Pazartesi günleri daha da bir yorgun oluyorum, bu yüzden akşamları çok sevdiğim Zumba'dan feda edip, el işlerine yöneliyorum. (Zumbaya gitsem daha iyi, bi saat git gel, el işi olunca gece 1'lere kadar uğraştım) :))
Boyaları koyduğum yerden çıkartmak zor gelince, bu sefer siparişini verdiğim kumaşların başına geçtim. Bizim aileyi minik bir mucize daha şereflendirecek Allah'ın izniyle, bir kez daha teyzişko oluyorum ben :) yaramaz cimcimeye hazırlık yapıyorum harıl harıl.
Yıllardır dikişle uğraşmamıştım. Okulda en sevdmediğim ders el işi dersiydi. Dikiş nakış, örgü sıkardı beni, en sona ben kalırdım hep. O kadar nefret etmeme rağmen, dersleri iyi dinlemişim, baya birşeyler kalmış aklımda.
Önce ölç, biç, kes... hmnm sonra ne geliyordu...? iğnele, çiz, teğelle, dik??
İlk olarak birlikte kullanacağım kumaşları yıkadım, birbirini boyarlar mı diye bakmak için. Sonuç gayet iyiydi. Sonra bir güzel ütüledim (ki bu dikmeden önce işimi kolaylaştırdı, zaten ütü masasında iğneledim, teğelledim kumaşı)
Bebek için kullanılacağından her beğendiğim kumaşı seçemedim, % de 100 pamuklu ve 60 derecede yıkanılabilir olmasına dikkat ettim.
Bebek için kullanılacağından her beğendiğim kumaşı seçemedim, % de 100 pamuklu ve 60 derecede yıkanılabilir olmasına dikkat ettim.
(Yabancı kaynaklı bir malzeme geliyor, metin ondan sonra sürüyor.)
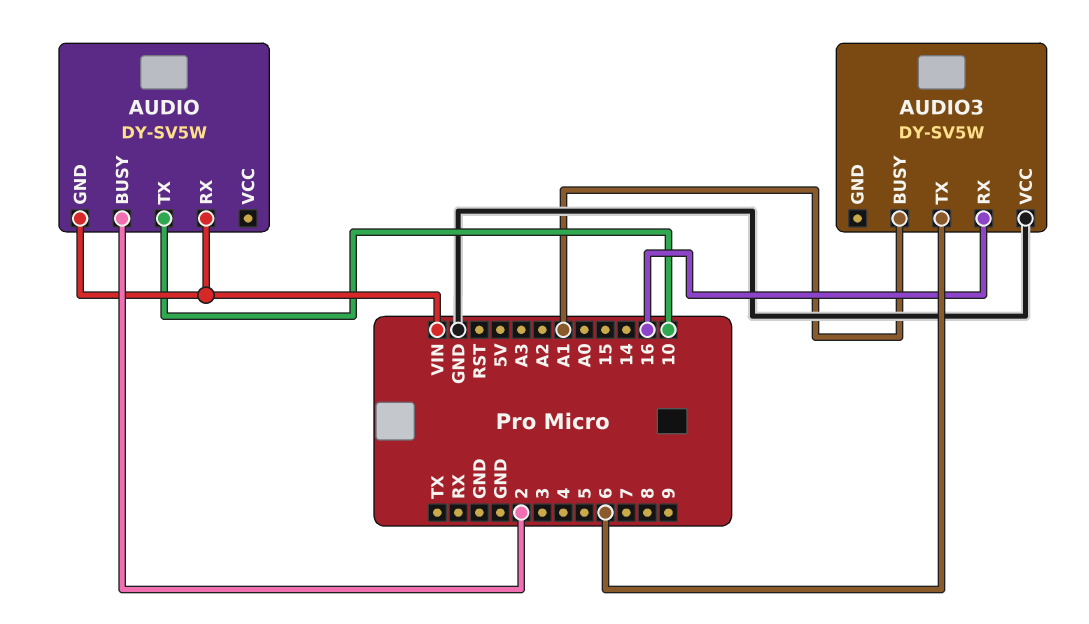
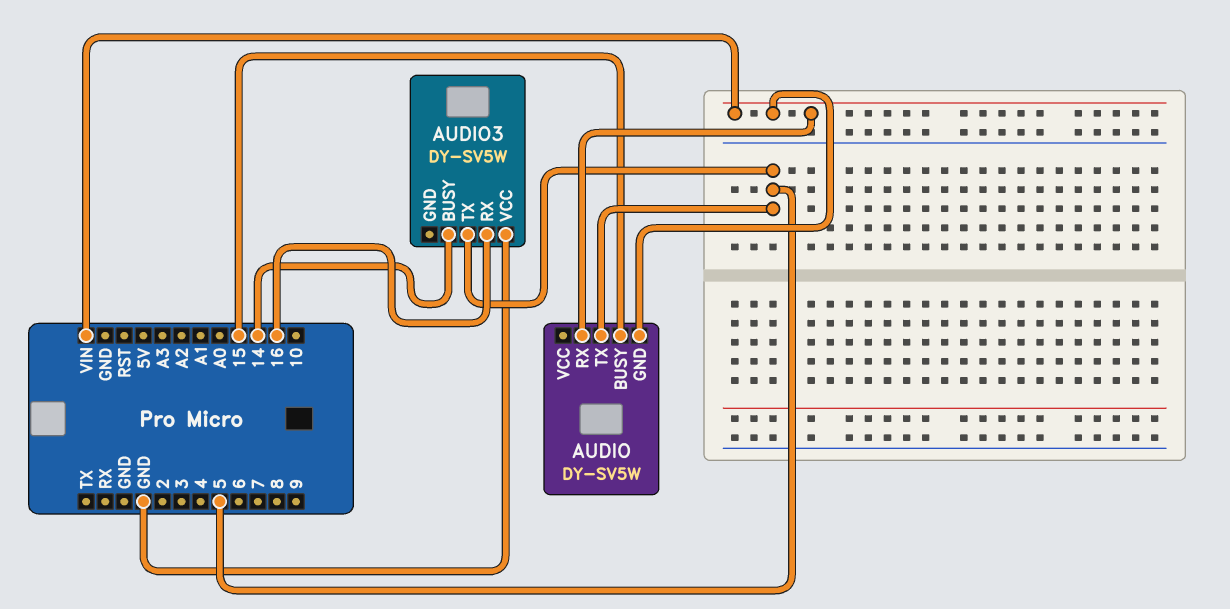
AUDIO pin BUSY: 2 -> 15
AUDIO pin TX: 10 -> 5
AUDIO3 pin BUSY: A1 -> 14
AUDIO3 pin TX: 6 -> 5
Valla aklımda böyle bunlar kalmış, uğraştım kendi çapımda. Kolay olmadı, kumaşı 3 kere teğelledim söktüm, ilkinde kumaşın birini ters birini düz koymuşum - yamuk kesmişim. Gece gece dikiş makinesiyle apartmanı salladım :))
Sonuç için biraz bekleticem. Benim meraklı kardeşim ağzımdan laf alamayınca buralara bakar şimdi, sürprizi kaçar :) gerçi kaçacağı kadar kaçtı sanki... Neyse.